#### EXERCISE INSTRUCTIONS:
Return each record unchanged and drop the images.

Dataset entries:
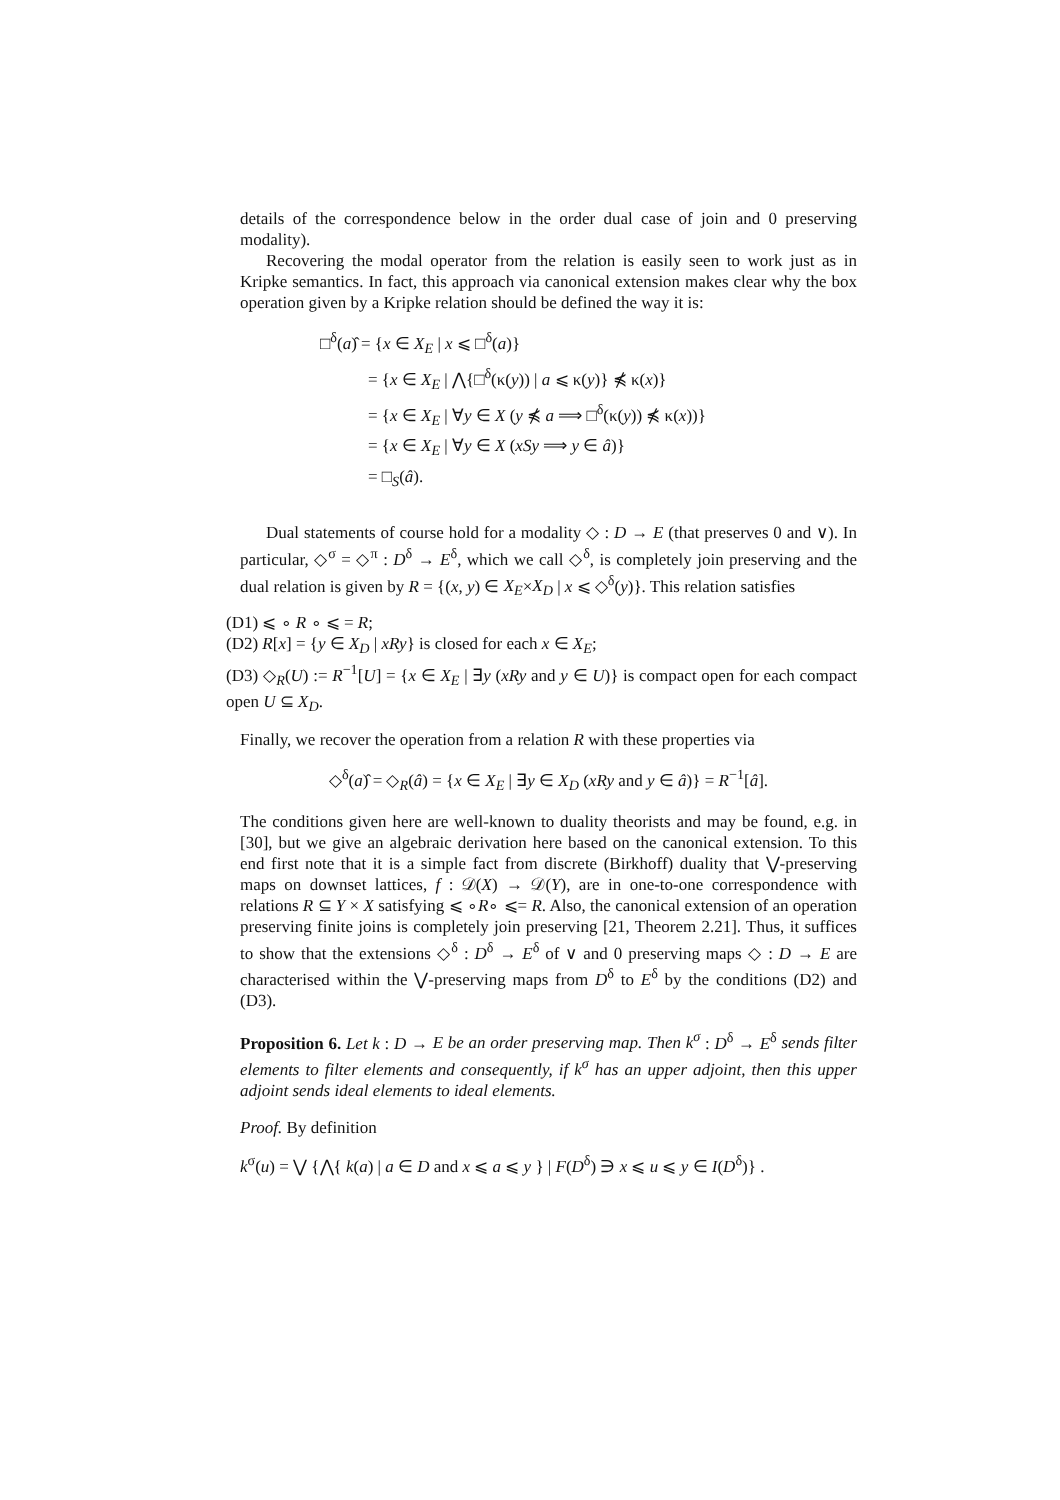details of the correspondence below in the order dual case of join and 0 preserving modality).
Recovering the modal operator from the relation is easily seen to work just as in Kripke semantics. In fact, this approach via canonical extension makes clear why the box operation given by a Kripke relation should be defined the way it is:
□<sup>δ</sup>(a)̂ = {x ∈ X<sub>E</sub> | x ⩽ □<sup>δ</sup>(a)}
= {x ∈ X<sub>E</sub> | ⋀{□<sup>δ</sup>(κ(y)) | a ⩽ κ(y)} ⋠ κ(x)}
= {x ∈ X<sub>E</sub> | ∀y ∈ X (y ⋠ a ⟹ □<sup>δ</sup>(κ(y)) ⋠ κ(x))}
= {x ∈ X<sub>E</sub> | ∀y ∈ X (xSy ⟹ y ∈ â)}
= □<sub>S</sub>(â).
Dual statements of course hold for a modality ◇ : D → E (that preserves 0 and ∨). In particular, ◇<sup>σ</sup> = ◇<sup>π</sup> : D<sup>δ</sup> → E<sup>δ</sup>, which we call ◇<sup>δ</sup>, is completely join preserving and the dual relation is given by R = {(x, y) ∈ X<sub>E</sub>×X<sub>D</sub> | x ⩽ ◇<sup>δ</sup>(y)}. This relation satisfies
(D1) ⩽ ∘ R ∘ ⩽ = R;
(D2) R[x] = {y ∈ X<sub>D</sub> | xRy} is closed for each x ∈ X<sub>E</sub>;
(D3) ◇<sub>R</sub>(U) := R<sup>−1</sup>[U] = {x ∈ X<sub>E</sub> | ∃y (xRy and y ∈ U)} is compact open for each compact open U ⊆ X<sub>D</sub>.
Finally, we recover the operation from a relation R with these properties via
◇<sup>δ</sup>(a)̂ = ◇<sub>R</sub>(â) = {x ∈ X<sub>E</sub> | ∃y ∈ X<sub>D</sub> (xRy and y ∈ â)} = R<sup>−1</sup>[â].
The conditions given here are well-known to duality theorists and may be found, e.g. in [30], but we give an algebraic derivation here based on the canonical extension. To this end first note that it is a simple fact from discrete (Birkhoff) duality that ⋁-preserving maps on downset lattices, f : 𝒟(X) → 𝒟(Y), are in one-to-one correspondence with relations R ⊆ Y × X satisfying ⩽ ∘R∘ ⩽= R. Also, the canonical extension of an operation preserving finite joins is completely join preserving [21, Theorem 2.21]. Thus, it suffices to show that the extensions ◇<sup>δ</sup> : D<sup>δ</sup> → E<sup>δ</sup> of ∨ and 0 preserving maps ◇ : D → E are characterised within the ⋁-preserving maps from D<sup>δ</sup> to E<sup>δ</sup> by the conditions (D2) and (D3).
Proposition 6. Let k : D → E be an order preserving map. Then k<sup>σ</sup> : D<sup>δ</sup> → E<sup>δ</sup> sends filter elements to filter elements and consequently, if k<sup>σ</sup> has an upper adjoint, then this upper adjoint sends ideal elements to ideal elements.
Proof. By definition
k<sup>σ</sup>(u) = ⋁ {⋀{ k(a) | a ∈ D and x ⩽ a ⩽ y } | F(D<sup>δ</sup>) ∋ x ⩽ u ⩽ y ∈ I(D<sup>δ</sup>)} .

#### TASK ANSWER:
details of the correspondence below in the order dual case of join and 0 preserving modality).
Recovering the modal operator from the relation is easily seen to work just as in Kripke semantics. In fact, this approach via canonical extension makes clear why the box operation given by a Kripke relation should be defined the way it is:
□<sup>δ</sup>(a)̂ = {x ∈ X<sub>E</sub> | x ⩽ □<sup>δ</sup>(a)}
= {x ∈ X<sub>E</sub> | ⋀{□<sup>δ</sup>(κ(y)) | a ⩽ κ(y)} ⋠ κ(x)}
= {x ∈ X<sub>E</sub> | ∀y ∈ X (y ⋠ a ⟹ □<sup>δ</sup>(κ(y)) ⋠ κ(x))}
= {x ∈ X<sub>E</sub> | ∀y ∈ X (xSy ⟹ y ∈ â)}
= □<sub>S</sub>(â).
Dual statements of course hold for a modality ◇ : D → E (that preserves 0 and ∨). In particular, ◇<sup>σ</sup> = ◇<sup>π</sup> : D<sup>δ</sup> → E<sup>δ</sup>, which we call ◇<sup>δ</sup>, is completely join preserving and the dual relation is given by R = {(x, y) ∈ X<sub>E</sub>×X<sub>D</sub> | x ⩽ ◇<sup>δ</sup>(y)}. This relation satisfies
(D1) ⩽ ∘ R ∘ ⩽ = R;
(D2) R[x] = {y ∈ X<sub>D</sub> | xRy} is closed for each x ∈ X<sub>E</sub>;
(D3) ◇<sub>R</sub>(U) := R<sup>−1</sup>[U] = {x ∈ X<sub>E</sub> | ∃y (xRy and y ∈ U)} is compact open for each compact open U ⊆ X<sub>D</sub>.
Finally, we recover the operation from a relation R with these properties via
◇<sup>δ</sup>(a)̂ = ◇<sub>R</sub>(â) = {x ∈ X<sub>E</sub> | ∃y ∈ X<sub>D</sub> (xRy and y ∈ â)} = R<sup>−1</sup>[â].
The conditions given here are well-known to duality theorists and may be found, e.g. in [30], but we give an algebraic derivation here based on the canonical extension. To this end first note that it is a simple fact from discrete (Birkhoff) duality that ⋁-preserving maps on downset lattices, f : 𝒟(X) → 𝒟(Y), are in one-to-one correspondence with relations R ⊆ Y × X satisfying ⩽ ∘R∘ ⩽= R. Also, the canonical extension of an operation preserving finite joins is completely join preserving [21, Theorem 2.21]. Thus, it suffices to show that the extensions ◇<sup>δ</sup> : D<sup>δ</sup> → E<sup>δ</sup> of ∨ and 0 preserving maps ◇ : D → E are characterised within the ⋁-preserving maps from D<sup>δ</sup> to E<sup>δ</sup> by the conditions (D2) and (D3).
Proposition 6. Let k : D → E be an order preserving map. Then k<sup>σ</sup> : D<sup>δ</sup> → E<sup>δ</sup> sends filter elements to filter elements and consequently, if k<sup>σ</sup> has an upper adjoint, then this upper adjoint sends ideal elements to ideal elements.
Proof. By definition
k<sup>σ</sup>(u) = ⋁ {⋀{ k(a) | a ∈ D and x ⩽ a ⩽ y } | F(D<sup>δ</sup>) ∋ x ⩽ u ⩽ y ∈ I(D<sup>δ</sup>)} .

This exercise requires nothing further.